Abolition of slave trade…
Lewis slams political parties for ignoring needs of African community
Kaieteur News
April 10, 2007
President of the Guyana Trades Union Congress (GTUC), Lincoln Lewis, has criticised political parties for their failure to address the pressing issues affecting the African-Guyanese community.
Two hundred years after the abolition of the slave trade, Lewis said, Africans are still struggling to be treated as equals.
Lewis made this disclosure during a conference last Wednesday, which was organised by the GTUC and included members of the African-Guyanese community and members of the political opposition.
The conference was held to explore the progress made by African-Guyanese since the abolition of the slave trade.
“We are second class citizens in a land our fore parents built with their blood, sweat and tears. We are still struggling for our rights to identity, expression, association, self determination and advancement,” Lewis lamented.

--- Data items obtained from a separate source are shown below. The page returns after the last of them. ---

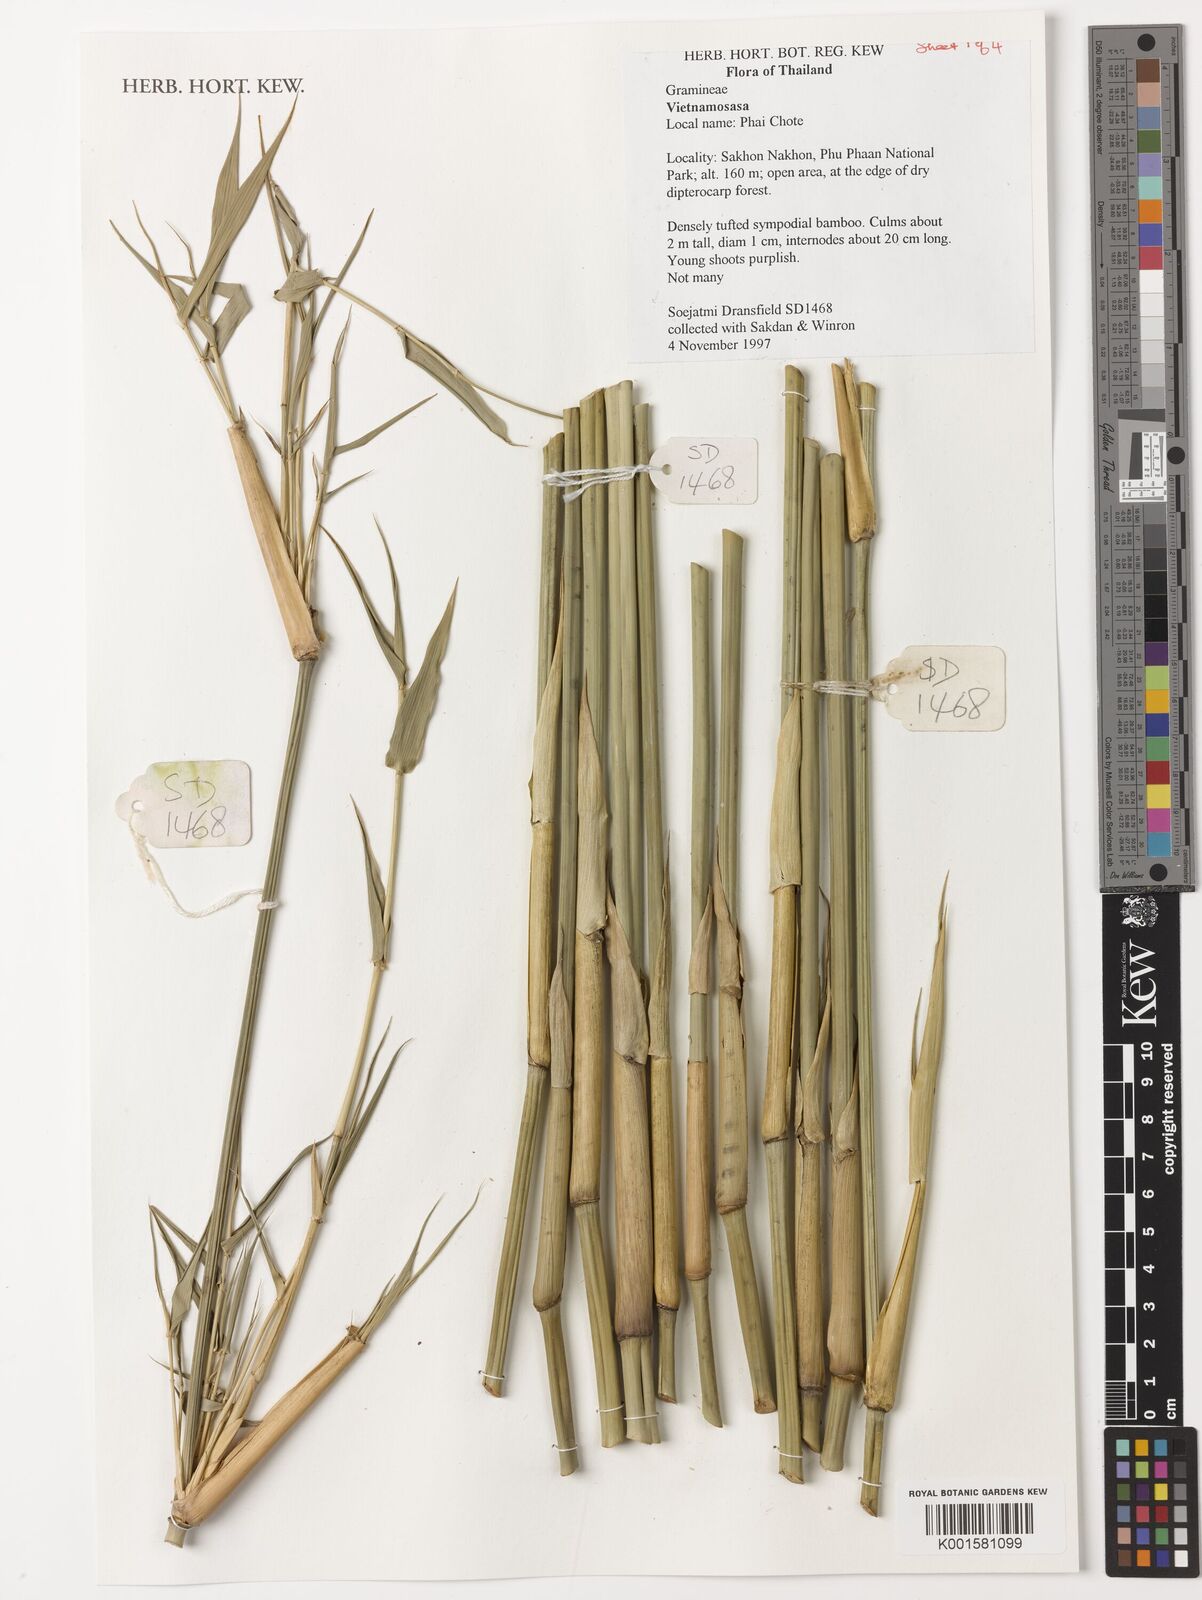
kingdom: Plantae
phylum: Tracheophyta
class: Liliopsida
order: Poales
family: Poaceae
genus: Vietnamosasa
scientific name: Vietnamosasa
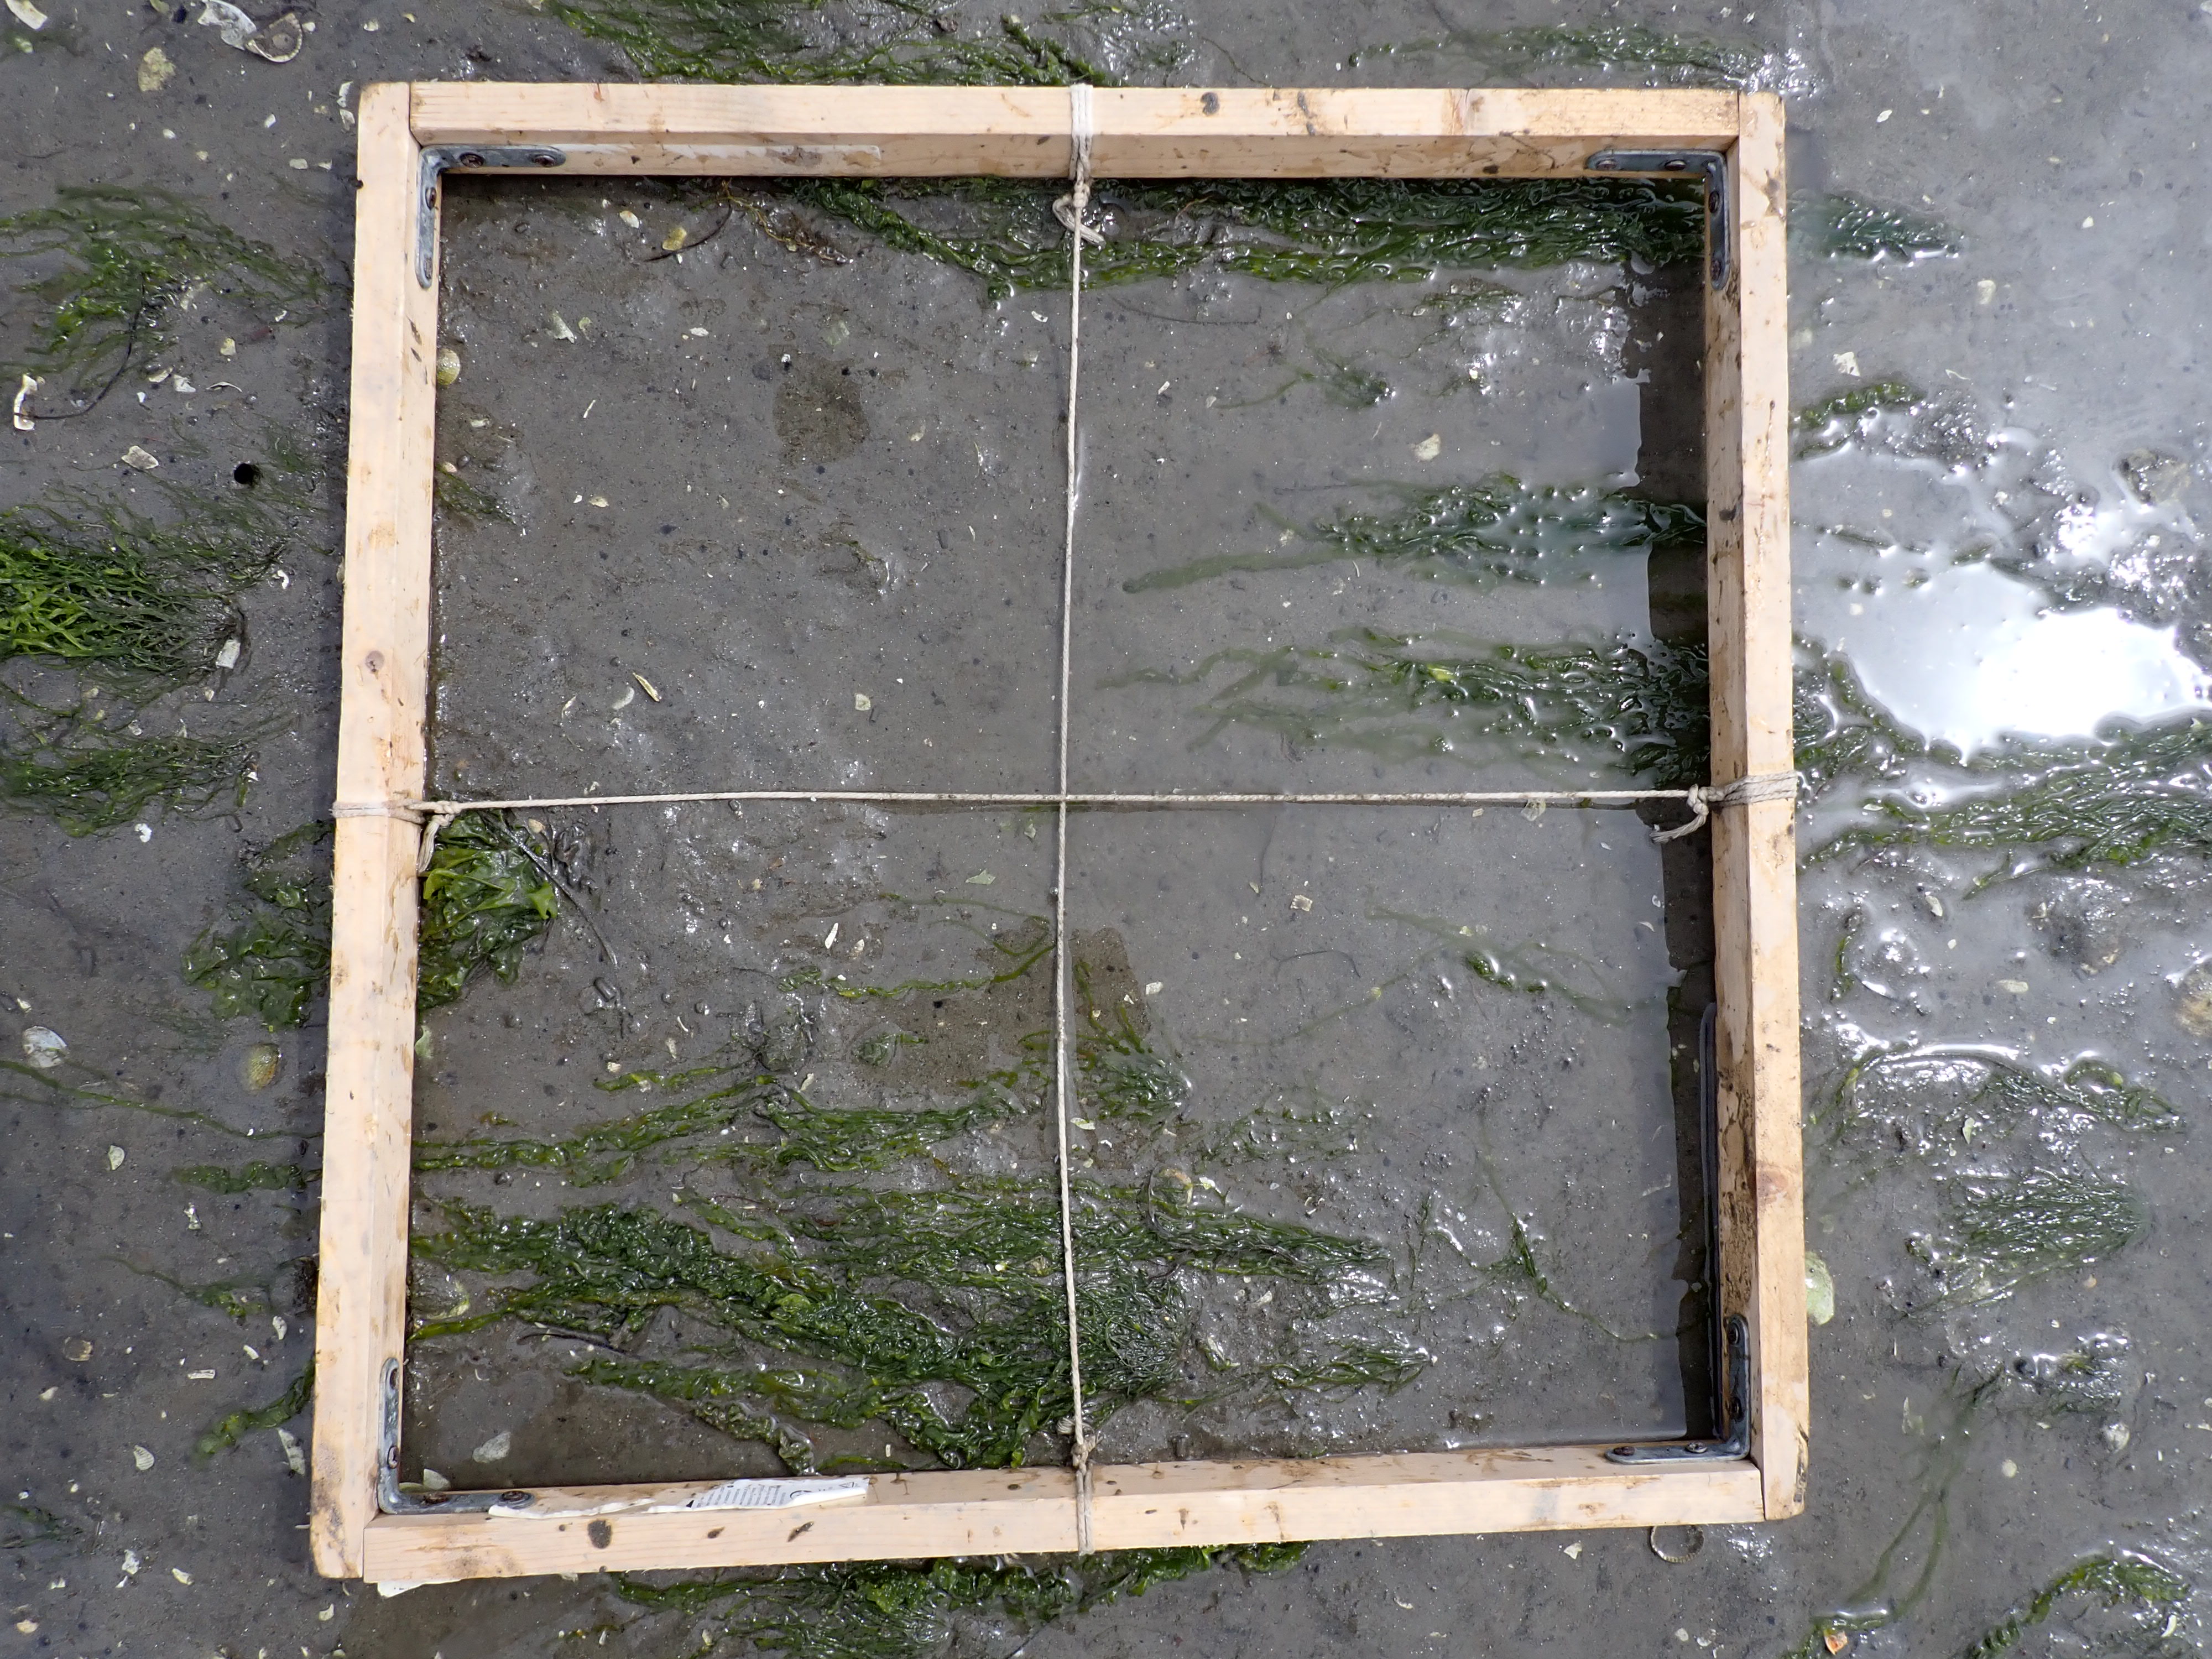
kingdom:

He said that Africans are being told that they are wrong to vote for the party/parties of their choice, that they are racist when they align with self and demand their rights to representation, equality and justice.
However, he noted that Guyana 's political history and reality are of race-based parties with each party having sprinklings of other races.
Lewis posited that the 2006 elections confirmed that there are two African- based parties - the People's National Congress and the Alliance for Change.
He said that the extent to which they are representing the African community continues to be troubling.
“It is public knowledge the African community's disappointment with these two parties in standing up and speaking forthrightly on Black issues. In other parts of the world, like the USA and South Africa , the issues and rights of race are frontally discussed. Yet in this the 21st century in Guyana we are refusing to honestly acknowledge the race factor, or to put in place mechanisms to ensure the equality and rights of all races,” Lewis told the gathering which included the AFC's 2006 Presidential Candidate Raphael Trotman and PNCR Leader Robert Corbin.
“We do not ask you to ignore your other constituents. What we have been asking is that you pay attention to the gravity of our situation,” Lewis said.
He noted that in the US , England and other developed nations, Black leaders represent African issues from various platforms.
Lewis gave the example of William Lucy, an African who is the International Secretary Treasurer of the American Federation of State, County and Municipal Employees (AFSCME), one of the largest unions in the US .
He is the highest ranking African American in the USA labour movement, founder and president of the Coalition of Black Trade Unionists (CBTU), which body represents and articulates the interests of the African community by establishing linkages with leaders at the federal, state and local levels.
“We have to represent our interests for it is naïve of us to expect other groups to initiate our programme of empowerment. But we expect them to be decent citizens and hold any government accountable for acts of destruction against its citizens.
“To do so would be a noble human rights task…We invite rights' activists and advocates to be part of the solution for we cannot develop our beautiful country with half of its population oppressed and the majority in poverty as we keep afloat with narco-economic, narco-politics and narco-security,” Lewis stated.
On the business front, Lewis pointed out that the present regime has adopted a strategy to ignore the retooling and optimizing of any industry in the African community, preferring to let that industry fail.
“Millions are found to optimise the performance of the sugar industry, on the Skeldon Sugar Project and modernizing of Enmore factory, to name a few in a predominantly Indian-centered labour force.
“The government deliberately destroyed the bauxite industry's pension plan, the largest single pool of money ever owned by Africans in this country,” Lewis stated.
Compounding the situation, he said that while this is done the government instructs Guyana Sugar Corporation (GUYSUCO) to find money to sustain the sugar industry's pension fund in order to protect the pension of a predominantly Indian work force.
“Even the little that we have is being forcefully taken from us. This is a process of economic deprivation, of subjugation, of control, of enslavement and ultimately destruction. This is economic genocide,” Lewis claimed.
He also pointed to the criminalisation and demonisation of Africans in Guyana and the incarceration of Mark Benschop who is in prison awaiting a second trial for treason.
Lewis also expressed dissatisfaction that Commissioner of Police and his team cannot identify even one suspect in the execution-style murder of Ronald Waddell.
The GTUC president also called on the elected members to consult with him from time to time and anchor their presentation in parliament, based on issues that have direct benefits to communities.